[BRANO]

La Cina ha investito, secondo quanto riferito dal South China Morning Post, solo 8,2 miliardi nello sviluppo dell’IA, ma ha già raggiunto gli Stati Uniti e si appresta probabilmente a superarli. Il problema era presente già nell’agenda di Joe Biden, che nel 2021 aveva approvato restrizioni all’esportazione in Cina di chip prodotti da Nvidia e da altre aziende americane, temendo i progressi di Pechino anche nelle applicazioni dell’intelligenza artificiale in campo militare. Ma prima che le misure entrassero in vigore, la Cina aveva già fatto incetta di chip Nvidia A100, e anche dopo è riuscita a procurarsene altri nel fiorente mercato nero globale. Nello stesso tempo ha messo al lavoro le sue menti più brillanti. DeepSeek ha raccolto talenti freschi dalle migliori università per trovare soluzioni al boicottaggio americano. Alibaba è stata incoraggiata a incrementare le sue ricerche sull’intelligenza artificiale e Huawei ha cominciato a produrre chip cinesi per liberare il paese dalla dipendenza dagli Usa. Il nuovo sistema messo a punto da DeepSeek ha bisogno solo di sei milioni di dollari in potenza di calcolo, 10 volte meno di quanto ha speso Meta per il suo ultimo programma di IA. Lo schiaffo dato dalla Cina a Trump brucia per l’umiliazione subita e per le conseguenze che già ieri ha cominciato ad avere sulle quotazioni delle aziende tecnologiche, gonfiate fino al livello di una bolla da molti anni di rialzi. Il crollo di Nvidia, Microsoft, Meta e delle aziende collegate, se non verrà fermato, può causare danni analoghi a quelli di dazi al 60%: la Cina ha mostrato a Trump cosa può accadere quando si scherza con il fuoco, credendo di non dover mai pagare le conseguenze di quello che si fa o si minaccia di fare.

[/BRANO]

COSA FARAI » Traduci in inglese questa frase del brano sull'intelligenza artificiale cinese: «DeepSeek ha raccolto talenti freschi dalle migliori università per trovare soluzioni al boicottaggio americano».

[DATI ESTRATTI]

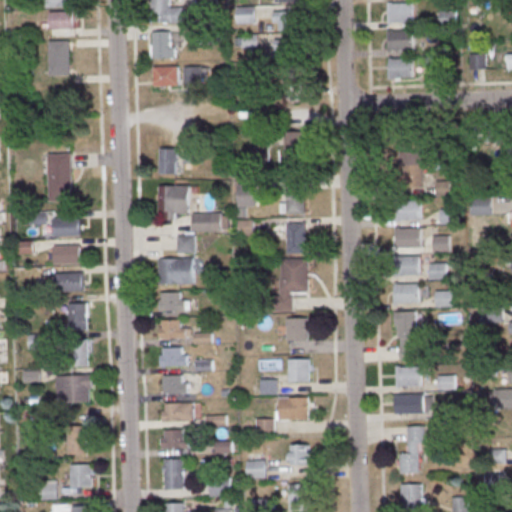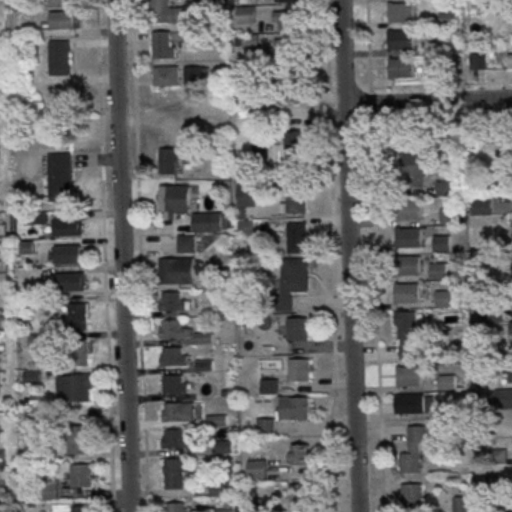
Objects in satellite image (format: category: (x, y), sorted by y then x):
road: (193, 0)
building: (286, 1)
building: (62, 2)
building: (289, 2)
building: (62, 3)
building: (210, 4)
building: (166, 11)
building: (168, 11)
building: (401, 12)
building: (403, 13)
building: (247, 14)
building: (247, 16)
building: (448, 16)
building: (450, 18)
building: (62, 19)
building: (285, 20)
building: (288, 20)
building: (62, 22)
road: (157, 28)
road: (98, 30)
building: (207, 34)
building: (400, 40)
building: (402, 41)
road: (96, 42)
building: (251, 42)
building: (163, 44)
building: (164, 44)
building: (59, 48)
building: (286, 48)
building: (289, 48)
road: (345, 52)
building: (59, 57)
building: (478, 61)
building: (509, 61)
building: (510, 61)
building: (479, 62)
building: (436, 64)
building: (60, 65)
building: (402, 67)
building: (403, 69)
building: (193, 74)
building: (193, 74)
building: (167, 75)
building: (290, 75)
building: (167, 76)
road: (97, 78)
road: (441, 85)
road: (429, 101)
road: (168, 115)
road: (188, 131)
building: (508, 146)
building: (294, 148)
building: (295, 149)
building: (262, 154)
building: (192, 155)
road: (97, 156)
building: (168, 160)
building: (169, 161)
building: (412, 168)
building: (413, 169)
building: (63, 176)
building: (61, 177)
building: (444, 187)
building: (445, 189)
building: (248, 196)
building: (295, 198)
building: (174, 199)
building: (296, 199)
building: (174, 201)
building: (483, 205)
building: (483, 206)
building: (411, 209)
building: (411, 211)
road: (84, 213)
building: (449, 216)
building: (451, 217)
building: (38, 218)
building: (208, 221)
building: (211, 222)
building: (67, 226)
building: (67, 226)
road: (157, 227)
building: (247, 228)
building: (297, 237)
building: (409, 237)
building: (298, 239)
building: (411, 239)
road: (78, 242)
building: (442, 242)
road: (150, 243)
building: (186, 243)
building: (187, 243)
building: (26, 246)
building: (68, 253)
building: (67, 254)
road: (376, 255)
road: (104, 256)
road: (123, 256)
road: (140, 256)
road: (334, 256)
building: (411, 265)
building: (409, 266)
road: (102, 268)
building: (176, 269)
building: (177, 270)
building: (438, 270)
building: (295, 276)
building: (293, 280)
building: (70, 281)
building: (71, 281)
building: (408, 293)
building: (409, 294)
building: (445, 298)
building: (173, 300)
building: (173, 300)
building: (283, 304)
road: (354, 308)
road: (156, 313)
building: (492, 314)
building: (78, 315)
building: (496, 315)
building: (79, 316)
building: (298, 328)
building: (409, 328)
building: (174, 329)
building: (174, 329)
building: (298, 330)
building: (511, 330)
building: (407, 335)
building: (203, 337)
road: (190, 339)
building: (36, 341)
road: (156, 342)
building: (78, 352)
building: (409, 353)
building: (80, 354)
building: (174, 356)
building: (174, 356)
building: (204, 364)
road: (161, 369)
building: (299, 370)
building: (511, 370)
building: (300, 371)
building: (511, 373)
building: (410, 375)
building: (412, 377)
building: (448, 382)
building: (0, 383)
building: (448, 383)
building: (175, 384)
building: (176, 384)
building: (76, 388)
building: (270, 388)
building: (75, 389)
road: (155, 397)
building: (503, 397)
building: (504, 399)
building: (412, 403)
building: (414, 405)
building: (295, 407)
building: (296, 409)
building: (178, 411)
building: (178, 411)
building: (447, 411)
building: (217, 420)
road: (167, 423)
building: (266, 426)
building: (267, 428)
building: (175, 438)
building: (78, 439)
building: (175, 439)
building: (80, 441)
building: (224, 446)
building: (224, 446)
road: (172, 451)
building: (414, 451)
building: (414, 451)
building: (301, 454)
building: (303, 456)
building: (499, 457)
building: (257, 465)
building: (258, 470)
building: (175, 473)
building: (175, 473)
building: (82, 475)
building: (83, 476)
building: (495, 483)
building: (221, 486)
building: (221, 488)
building: (50, 491)
road: (170, 492)
building: (50, 493)
road: (96, 494)
building: (300, 497)
building: (413, 497)
building: (300, 498)
building: (413, 498)
building: (460, 504)
building: (461, 505)
building: (258, 506)
building: (176, 507)
building: (84, 509)
building: (224, 510)
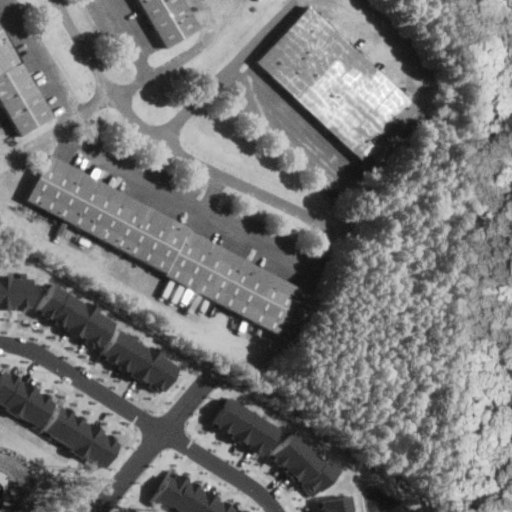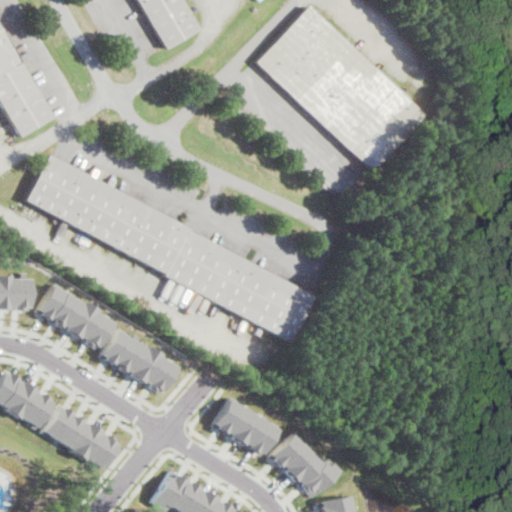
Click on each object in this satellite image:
road: (312, 10)
building: (163, 20)
building: (165, 20)
parking lot: (120, 28)
road: (195, 45)
road: (35, 52)
road: (140, 54)
parking lot: (35, 56)
building: (335, 86)
building: (336, 88)
road: (251, 91)
building: (17, 93)
building: (18, 93)
road: (85, 106)
parking lot: (291, 130)
road: (166, 143)
road: (143, 177)
parking lot: (191, 205)
road: (252, 235)
road: (103, 236)
building: (165, 247)
building: (166, 248)
building: (12, 292)
building: (12, 292)
building: (70, 314)
building: (70, 315)
building: (134, 360)
building: (134, 360)
road: (105, 376)
building: (21, 399)
building: (19, 400)
road: (176, 414)
road: (112, 417)
road: (142, 417)
road: (142, 418)
building: (240, 426)
building: (241, 426)
building: (76, 435)
building: (76, 436)
road: (182, 440)
road: (150, 443)
road: (147, 445)
road: (225, 451)
road: (162, 456)
building: (299, 464)
building: (299, 464)
road: (143, 479)
road: (215, 481)
building: (183, 496)
building: (185, 497)
building: (330, 504)
building: (331, 504)
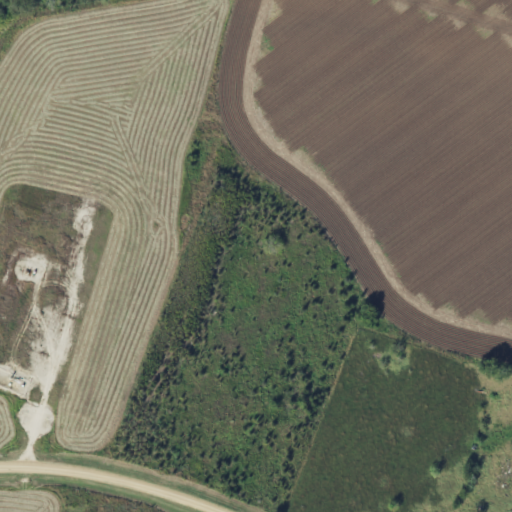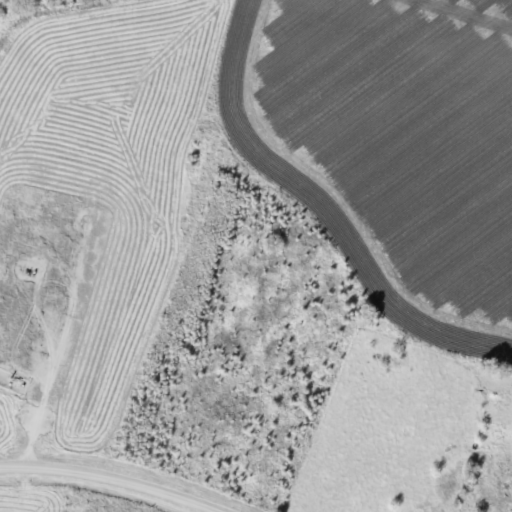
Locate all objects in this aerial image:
road: (113, 478)
road: (477, 507)
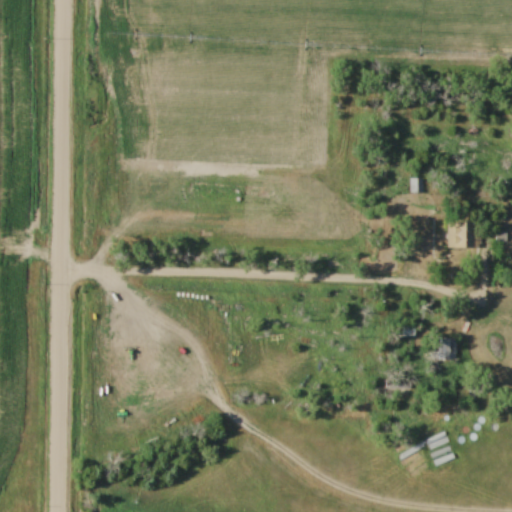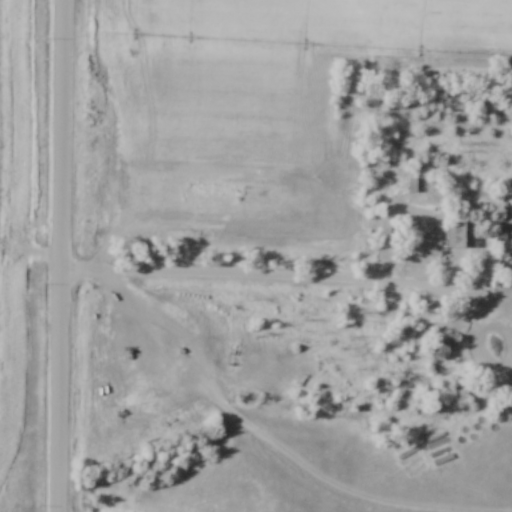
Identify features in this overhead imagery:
building: (415, 185)
building: (460, 237)
road: (64, 256)
road: (290, 274)
building: (445, 350)
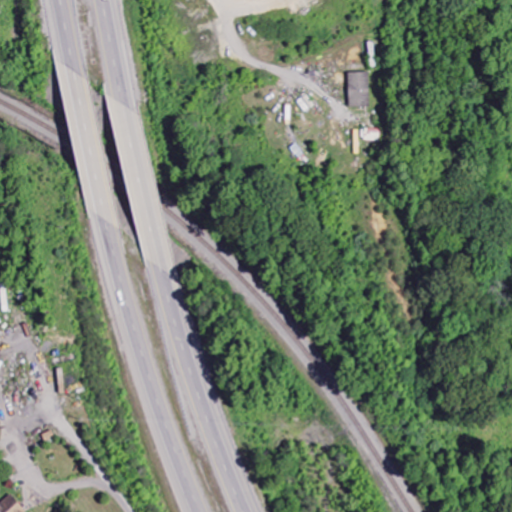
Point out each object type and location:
road: (67, 38)
road: (116, 51)
building: (359, 90)
road: (90, 148)
road: (146, 188)
railway: (236, 271)
road: (145, 368)
road: (203, 394)
building: (10, 505)
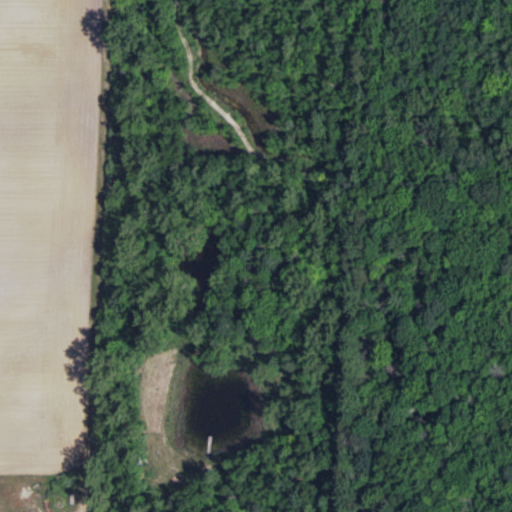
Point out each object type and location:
road: (244, 219)
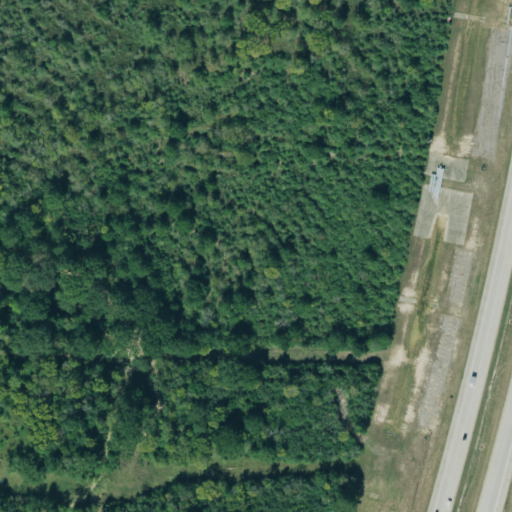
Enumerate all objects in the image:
river: (156, 324)
road: (477, 356)
road: (498, 463)
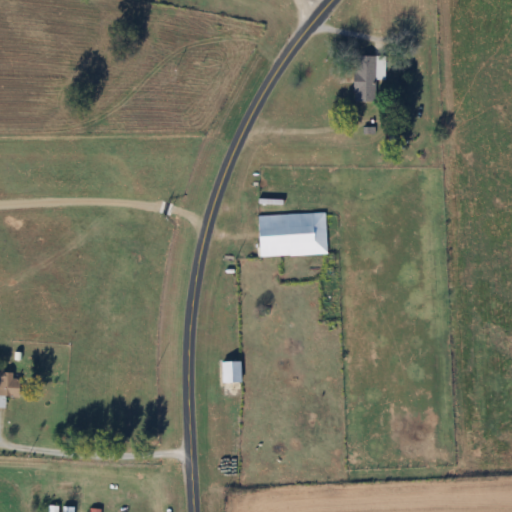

[/DATI ESTRATTI]

RISPOSTA ALL'ESERCIZIO » DeepSeek gathered fresh talent from the best universities to find solutions to the American boycott.